According to the agency at the United Nations responsible for information and communication technologies (the International Telecommunication Union), the percentage of young women earning computer science degrees in the 1980's was more than twice what it is today. Today, girls are excelling at sciences, but when it comes to career choice, they're opting for fields like medicine and bio-tech, rather than computing and technology.
To put a spotlight on the issue worldwide, the UN agency has organized a high-level global "Girls in Tech Day" conference. Some of the worlds' leading women in technology from Microsoft and Google will explore ways to encourage young women to play a greater role in the technology revolution. Outstanding women and girls who have been empowered by technology and have compelling stories to tell will share the stage.

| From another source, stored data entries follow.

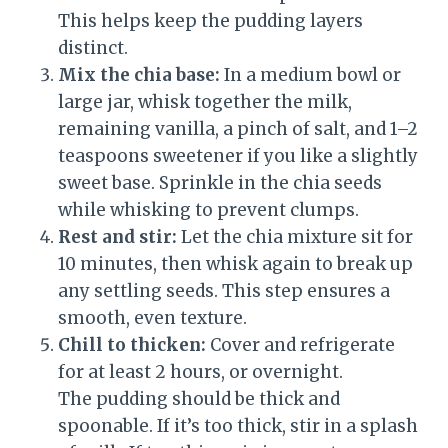
This helps keep the pudding layers
distinct.
Mix the chia base:
In a medium bowl or
large jar, whisk together the milk,
remaining vanilla, a pinch of salt, and 1–2
teaspoons sweetener if you like a slightly
sweet base. Sprinkle in the chia seeds
while whisking to prevent clumps.
Rest and stir:
Let the chia mixture sit for
10 minutes, then whisk again to break up
any settling seeds. This step ensures a
smooth, even texture.
Chill to thicken:
Cover and refrigerate
for at least 2 hours, or overnight.
The pudding should be thick and
spoonable. If it’s too thick, stir in a splash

One special guest is Joanne O'Riordan, a 15-year-old from Millstreet, Cork who will talk about how technology has helped her advance her life through education and social interaction with others. Paul Connelly, a media adviser for the UN based in Geneva, saw Joanne on an RTE talk show in Ireland last year and thought she would be an inspirational speaker for the tech talk. Joanne appeared on the RTE chat show to discuss how she persuaded the Irish Government to rethink cuts to disability payments.
You see, Joanne was born with total Amelia syndrome and is one of only seven known people in the world born without arms or legs due to the rare genetic condition. On the show, she explained how she met politician Enda Kenny during his election campaign and he personally guaranteed her that there would be no cuts to disability benefit. Now Irish Prime Minister, Mr. Kenny has so far kept his word. That night she charmed host Ryan Tuberity and a national audience. I happened to see the show online on in New York and was also impressed with her energy and her spirit.
This week she is about to fulfill a dream and travel to New York, where she'll talk at the global Girls in Technology conference about the benefits technology has for everyone -- not just those who have disabilities. Joanne is the first person with a disability to be invited to this conference and will travel to New York with her family.
Joanne's inspirational story will reach an even wider audience with the release of an upcoming documentary currently in pre-production. Developed by her director brother Steven and producer Adrian Devane with Irish Film Board (IFB) funding, the film will tell Joanne's extraordinary life story. A local film crew will document her journey for three days and capture not only the conference but the trio celebrating Joanne very sweet 16th birthday in the Big Apple. The working title is "No Limbs, No Limits" and the producers hope it will have a positive effect on how people perceive those with disabilities while encouraging girls to get more tech savvy.
If the information sector and global tech companies are looking to attract more women and girls, then perhaps Joanne's story will inspire girls to take another look at the ways technology can empower them socially, educationally and certainly financially.